И атрибуты города, прекрасного, северного, покидаемого: остров Голодай, плоскость морского пейзажа, морские суда, белые ночи… (Эмигранты)
И все это — содержание и форма — совершенно и органично, без небрежности и оставляет такое цельное впечатление, что уже не думаешь о форме — рифмах, размере, мелодике, тропах… Это та самая легкость, которая дается или тщательной работой и правками или уж большому таланту — что, впрочем, уже и неважно.
«Поэт — сын гармонии; и ему дана какая-то роль в мировой культуре. Три дела возложены на него: во-первых — освободить звуки из родной изначальной стихии, в которой они пребывают; во-вторых — привести эти звуки в гармонию, дать им форму; в-третьих — внести эту гармонию во внешний мир.»
(А.Блок)
Спасибо Вам за хорошую статью о моем друге.

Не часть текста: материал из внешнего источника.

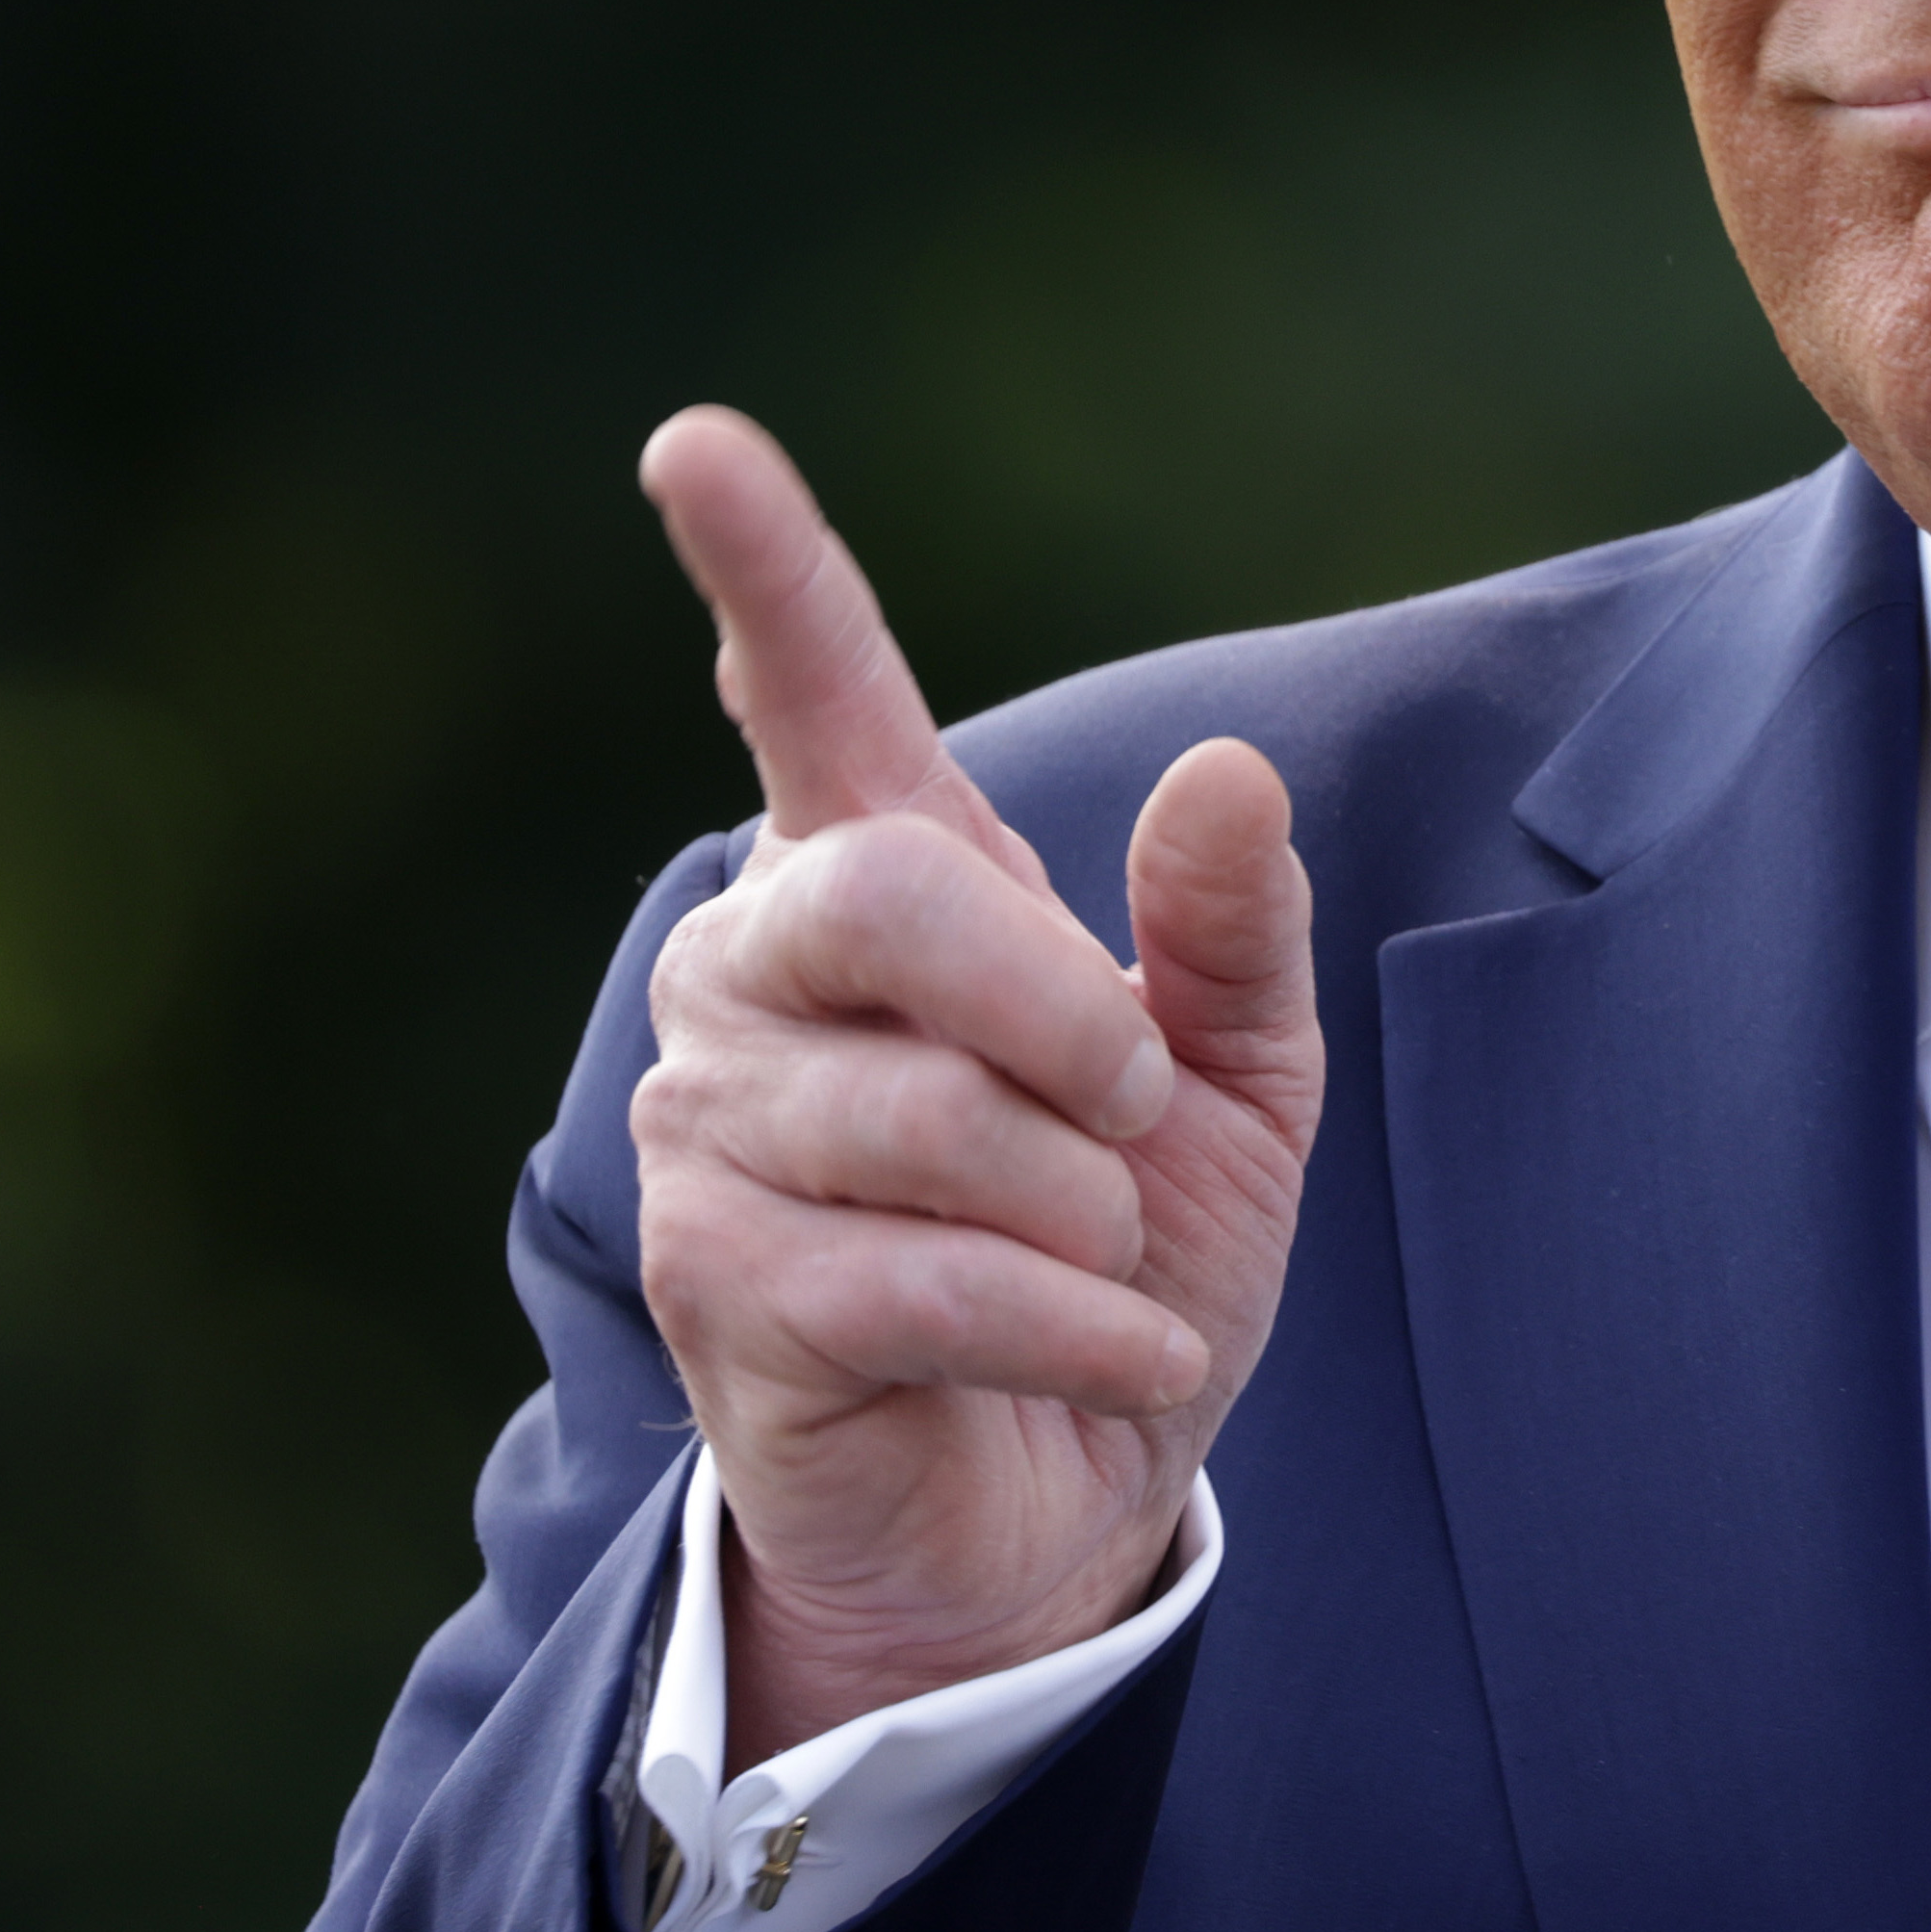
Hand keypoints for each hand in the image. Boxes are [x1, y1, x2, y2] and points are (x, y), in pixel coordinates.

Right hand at [624, 408, 1321, 1761]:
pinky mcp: (719, 1291)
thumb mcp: (1234, 1082)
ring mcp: (712, 1132)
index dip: (764, 571)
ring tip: (1102, 1259)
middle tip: (1135, 1117)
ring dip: (1086, 1210)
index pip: (812, 700)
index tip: (696, 439)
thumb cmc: (1125, 1251)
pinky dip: (1074, 1323)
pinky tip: (1117, 1353)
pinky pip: (927, 1278)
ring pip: (932, 1119)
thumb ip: (1230, 932)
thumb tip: (1226, 771)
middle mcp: (758, 978)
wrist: (1067, 1491)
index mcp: (882, 890)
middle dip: (1062, 1017)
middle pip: (891, 903)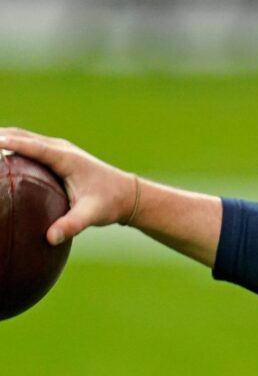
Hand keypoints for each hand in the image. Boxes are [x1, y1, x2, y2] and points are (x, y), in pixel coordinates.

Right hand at [0, 127, 136, 244]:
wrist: (127, 194)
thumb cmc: (110, 203)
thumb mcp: (92, 215)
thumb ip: (72, 225)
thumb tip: (50, 238)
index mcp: (65, 157)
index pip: (31, 146)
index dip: (9, 142)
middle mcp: (59, 149)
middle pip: (21, 137)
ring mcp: (57, 150)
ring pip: (22, 138)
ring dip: (2, 139)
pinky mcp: (55, 157)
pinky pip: (27, 147)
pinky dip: (9, 147)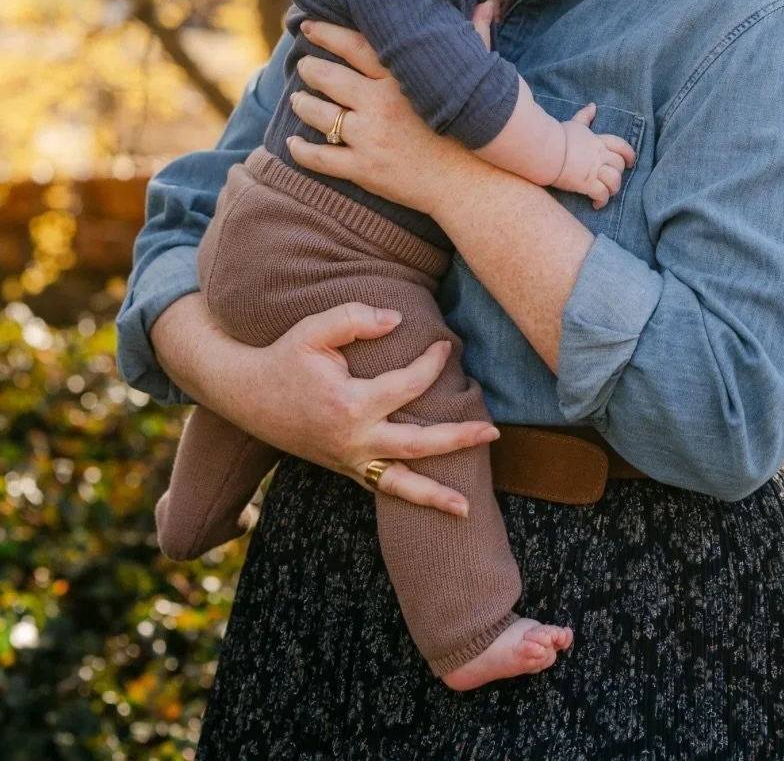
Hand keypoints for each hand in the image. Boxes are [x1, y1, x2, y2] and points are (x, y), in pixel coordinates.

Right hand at [152, 293, 497, 515]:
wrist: (246, 394)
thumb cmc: (283, 357)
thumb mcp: (313, 329)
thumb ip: (355, 318)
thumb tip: (397, 319)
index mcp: (350, 404)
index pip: (408, 386)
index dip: (433, 364)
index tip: (447, 346)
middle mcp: (352, 439)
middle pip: (417, 445)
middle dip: (458, 439)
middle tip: (494, 431)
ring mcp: (347, 459)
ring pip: (397, 484)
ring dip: (434, 496)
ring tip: (467, 508)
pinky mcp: (342, 468)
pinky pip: (379, 488)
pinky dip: (405, 498)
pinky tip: (433, 506)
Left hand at [286, 20, 474, 214]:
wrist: (477, 185)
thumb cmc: (482, 130)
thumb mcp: (482, 77)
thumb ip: (476, 37)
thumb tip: (486, 5)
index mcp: (403, 78)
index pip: (355, 46)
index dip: (327, 33)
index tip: (308, 27)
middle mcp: (380, 104)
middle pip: (330, 78)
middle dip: (310, 69)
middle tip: (303, 65)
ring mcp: (370, 138)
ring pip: (320, 116)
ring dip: (303, 105)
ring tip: (297, 100)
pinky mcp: (365, 169)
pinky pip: (321, 158)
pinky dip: (301, 151)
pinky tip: (293, 144)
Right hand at [554, 103, 635, 208]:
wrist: (545, 149)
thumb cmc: (557, 136)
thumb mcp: (574, 123)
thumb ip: (585, 116)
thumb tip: (592, 106)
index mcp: (598, 141)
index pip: (621, 146)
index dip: (629, 154)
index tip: (630, 162)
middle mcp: (599, 156)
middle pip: (619, 165)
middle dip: (618, 174)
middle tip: (610, 181)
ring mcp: (594, 170)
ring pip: (615, 181)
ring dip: (612, 189)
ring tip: (605, 194)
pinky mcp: (586, 184)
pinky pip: (601, 194)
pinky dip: (602, 201)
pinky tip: (596, 205)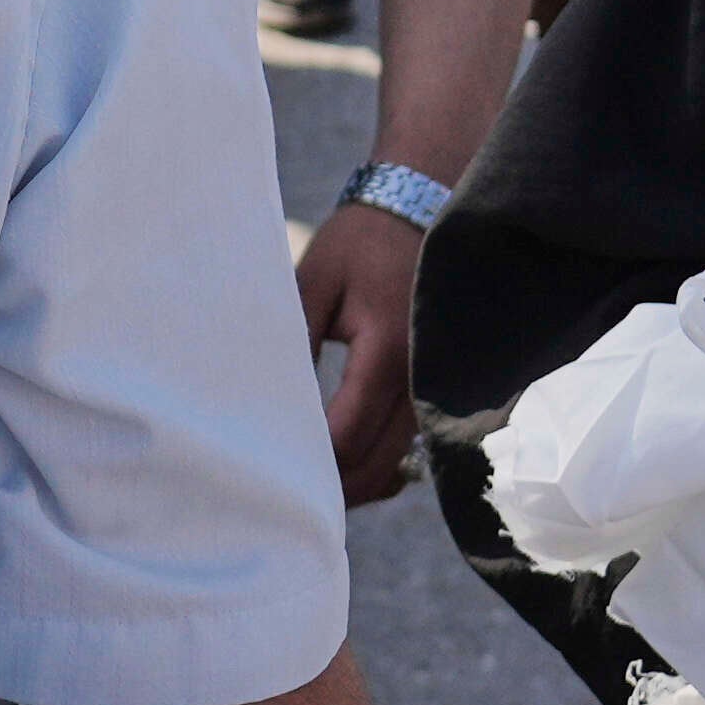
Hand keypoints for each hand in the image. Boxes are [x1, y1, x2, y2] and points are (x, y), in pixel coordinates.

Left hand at [292, 196, 426, 509]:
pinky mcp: (438, 386)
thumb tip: (266, 406)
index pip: (348, 437)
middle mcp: (422, 377)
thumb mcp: (314, 283)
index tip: (269, 469)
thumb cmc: (359, 244)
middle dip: (333, 488)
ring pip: (400, 463)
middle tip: (283, 496)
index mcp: (387, 350)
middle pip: (378, 466)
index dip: (310, 464)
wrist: (421, 209)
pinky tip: (344, 462)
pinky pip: (412, 444)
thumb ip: (293, 343)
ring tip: (310, 486)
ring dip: (358, 481)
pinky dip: (380, 463)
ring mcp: (437, 386)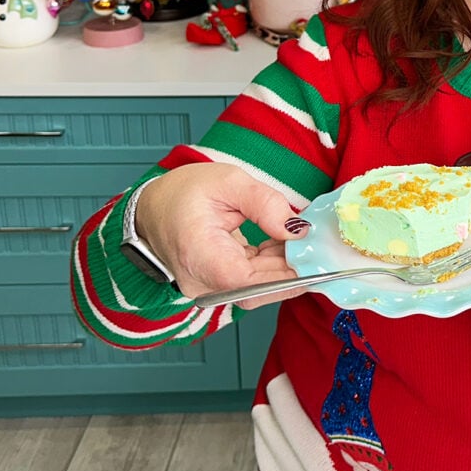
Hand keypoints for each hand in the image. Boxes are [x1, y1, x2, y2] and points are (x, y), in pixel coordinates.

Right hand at [134, 163, 310, 308]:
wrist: (153, 207)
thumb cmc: (184, 192)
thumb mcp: (228, 182)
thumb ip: (265, 203)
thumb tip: (298, 229)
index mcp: (198, 254)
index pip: (246, 281)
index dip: (284, 277)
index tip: (313, 263)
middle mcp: (201, 280)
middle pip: (256, 289)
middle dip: (291, 270)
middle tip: (317, 248)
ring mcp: (208, 287)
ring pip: (256, 288)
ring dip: (283, 267)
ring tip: (300, 240)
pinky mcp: (216, 285)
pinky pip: (249, 282)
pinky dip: (270, 265)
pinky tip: (283, 244)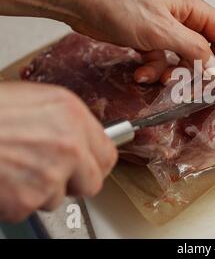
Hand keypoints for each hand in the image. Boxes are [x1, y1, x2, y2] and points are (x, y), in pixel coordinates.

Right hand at [0, 82, 116, 221]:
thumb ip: (66, 122)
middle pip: (91, 183)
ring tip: (14, 168)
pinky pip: (29, 209)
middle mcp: (69, 146)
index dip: (95, 163)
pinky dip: (15, 201)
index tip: (88, 166)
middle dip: (72, 182)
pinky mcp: (27, 200)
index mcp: (72, 117)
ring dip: (39, 190)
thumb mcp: (35, 100)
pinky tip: (4, 179)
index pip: (108, 154)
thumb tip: (82, 138)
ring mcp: (50, 175)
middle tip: (49, 173)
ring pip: (57, 198)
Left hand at [69, 0, 214, 83]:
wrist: (81, 0)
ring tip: (159, 79)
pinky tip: (140, 74)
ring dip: (172, 73)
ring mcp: (166, 30)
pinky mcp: (148, 40)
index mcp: (194, 10)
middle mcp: (184, 20)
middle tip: (186, 85)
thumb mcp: (162, 31)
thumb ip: (194, 50)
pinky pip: (160, 61)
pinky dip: (152, 71)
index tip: (213, 77)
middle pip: (206, 51)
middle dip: (196, 70)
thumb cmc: (119, 3)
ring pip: (182, 60)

Почти пять лет статье, как-то я умудрилась ее пропустить... Я очень люблю Соббакевича, посещала одновременно с ним - недолго, но кажется огромным периодом в жизни - ЛитО в Петербурге. У меня осталась еще стопочка его книг, которые я прицельно раздаю - "в хорошие руки". Немножко от тиража осталось у его вдовы в Петербурге.
Как правило, если я где-то читаю свои стихи, обязательно знакомлю слушателей хотя бы с несколькими стихами Александра Маленковича (Абрама Соббакевича). Два или три раза устраивала его вечера.
Если захотите познакомиться со стихами Александра, которых нет в интернете, свяжитесь со мной
С уважением - Марина Симкина.
0 Ответить
Марина Симкина, спасибо. Он дружил с моей маменькой. Стихи, конечно, хочу.
Оценка статьи: 5
0 Ответить
У поэта соперников нету
Не на улице и не в судьбе.
И когда он кричит всему свету,
Это он не о вас - о себе.
Руки тонкие к небу возносит,
Жизнь и силы по капле губя,
Умирает, прощения просит-
Это он не для вас - для себя.
Но когда достигает предела
И душа отлетает во тьму,
Поле пройдено, сделано дело -
Вам решать, для чего и кому.
То ли мед, то ли горькая чаша,
То ли адский огонь, то ли храм...
Все, что было его - ныне ваше.
Все -для вас. Посвящается - вам.
Б.Окуджава.
Больше и добавить-то нечего...
Оценка статьи: 5
0 Ответить
А у мня друг - поэт. И художник. И вот я ему сказал как-то, что у мня стихи не выходят. А он посоветовал писать о любви и любимых. Я послушался совета - вот тогда вышло что-то приличное...
Оценка статьи: 5
0 Ответить
Странно, почему-то эта поэзия мне раннего Заболоцкого напоминает.
Оценка статьи: 5
0 Ответить
Интересная статья. Познакомили с поэтом, стихи которого раньше не встречал, спасибо. 5+.